Is the latest contretemps between Hone Harawira and the other Maori Party MPs the beginning of the end of the party?
Did the Maori Party’s MPs know just how much they were biting off when they decided to take on Hone Harawira?
Maybe not, because the strife now surrounding the party has the potential to tear it apart.
There wasn’t anything very different in what he said but it was the last straw for his colleagues.
This situation is partly the familiar problem small parties have when they sign coalition or support agreements with Labour or National.
To get some of the things they want, they have to go along with most of the Government’s agenda. . .

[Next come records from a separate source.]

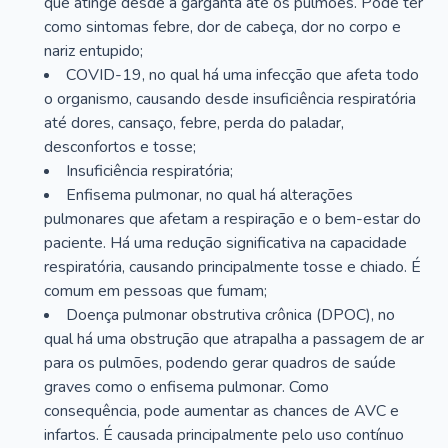
que atinge desde a garganta até os pulmões. Pode ter
como sintomas febre, dor de cabeça, dor no corpo e
nariz entupido;
COVID-19, no qual há uma infecção que afeta todo
o organismo, causando desde insuficiência respiratória
até dores, cansaço, febre, perda do paladar,
desconfortos e tosse;
Insuficiência respiratória;
Enfisema pulmonar, no qual há alterações
pulmonares que afetam a respiração e o bem-estar do
paciente. Há uma redução significativa na capacidade
respiratória, causando principalmente tosse e chiado. É
comum em pessoas que fumam;
Doença pulmonar obstrutiva crônica (DPOC), no
qual há uma obstrução que atrapalha a passagem de ar
para os pulmões, podendo gerar quadros de saúde
graves como o enfisema pulmonar. Como
consequência, pode aumentar as chances de AVC e
infartos. É causada principalmente pelo uso contínuo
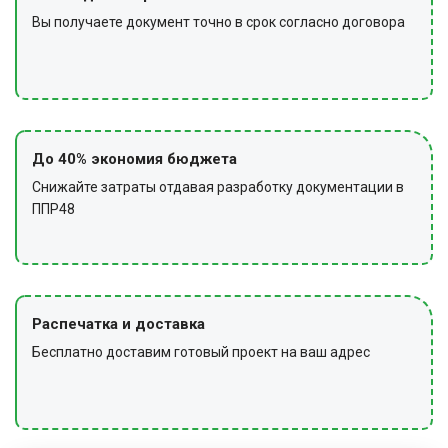
Вы получаете документ точно в срок согласно договора
До 40% экономия бюджета
Снижайте затраты отдавая разработку документации в
ППР48
Распечатка и доставка
Бесплатно доставим готовый проект на ваш адрес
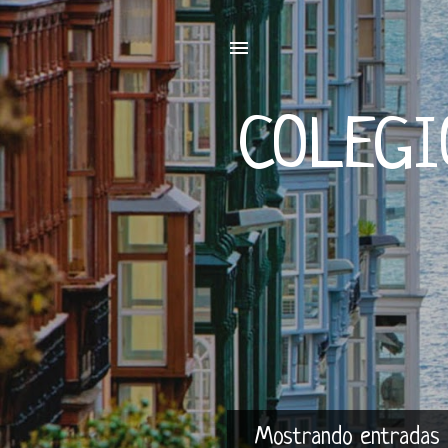
COLEGI
Mostrando entradas 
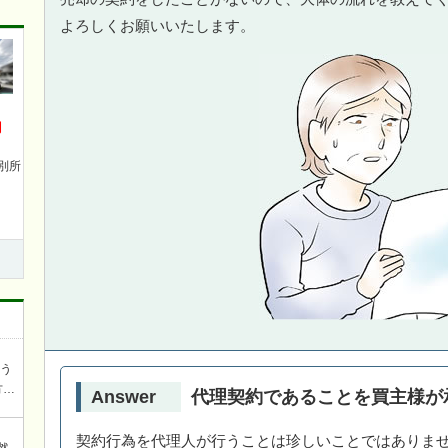
よろしくお願いいたします。
円
別所
ろう
方を
Answer
代理契約であることを買主様が
談
契約行為を代理人が行うことは珍しいことではありま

Sharples and Turia live in the real world of parliamentary politics.
This is the conundrum which faces all the wee parties. They can go into coalition and get something or stay in opposition and get nothing.
That is the real world of parliamentary politics and it’s a hard one.

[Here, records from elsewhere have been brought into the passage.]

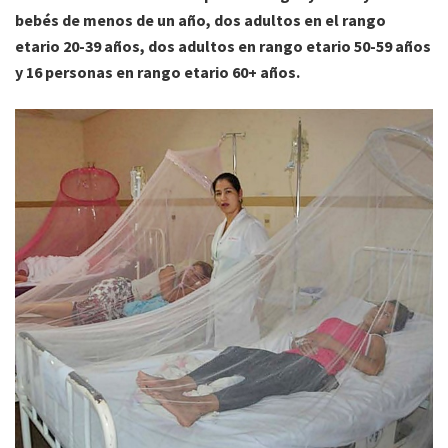
bebés de menos de un año, dos adultos en el rango
etario 20-39 años, dos adultos en rango etario 50-59 años
y 16 personas en rango etario 60+ años.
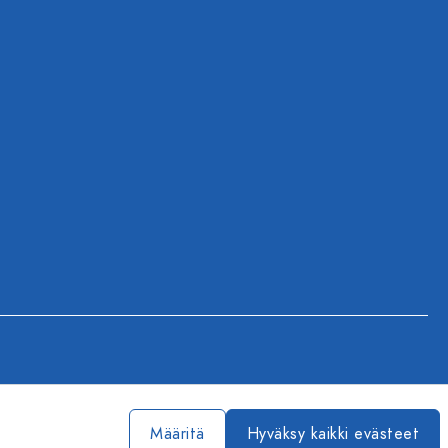
Määritä
Hyväksy kaikki evästeet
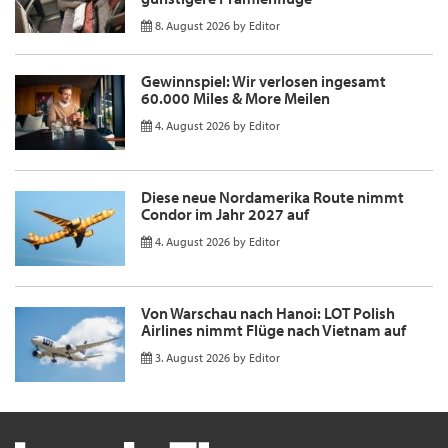
8. August 2026
by
Editor
Gewinnspiel: Wir verlosen ingesamt
60.000 Miles & More Meilen
4. August 2026
by
Editor
Diese neue Nordamerika Route nimmt
Condor im Jahr 2027 auf
4. August 2026
by
Editor
Von Warschau nach Hanoi: LOT Polish
Airlines nimmt Flüge nach Vietnam auf
3. August 2026
by
Editor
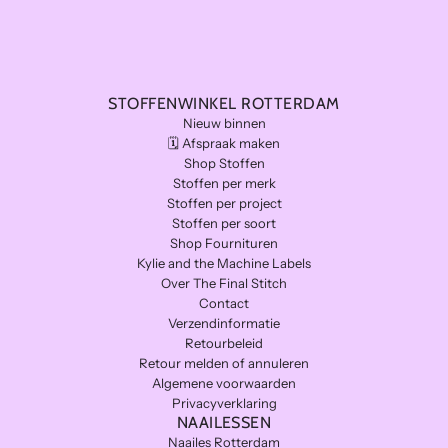
STOFFENWINKEL ROTTERDAM
Nieuw binnen
🗓️ Afspraak maken
Shop Stoffen
Stoffen per merk
Stoffen per project
Stoffen per soort
Shop Fournituren
Kylie and the Machine Labels
Over The Final Stitch
Contact
Verzendinformatie
Retourbeleid
Retour melden of annuleren
Algemene voorwaarden
Privacyverklaring
NAAILESSEN
Naailes Rotterdam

A party which doesn’t do enough in its supporters’ view faces internal ructions. One which does too much is seen to be the tail wagging the dog, upsets the wider electorate and pays for it at the next election.
Big parties’ supporters become frustrated by the constraints of coalition politics too. But bigger parties achieve more in government than wee ones and have enough support to survive in opposition.
So far no wee parties which have been in government have survived opposition.
So what do they do – accept something in government in the knowledge it might kill them or stay in opposition where they achieve nothing?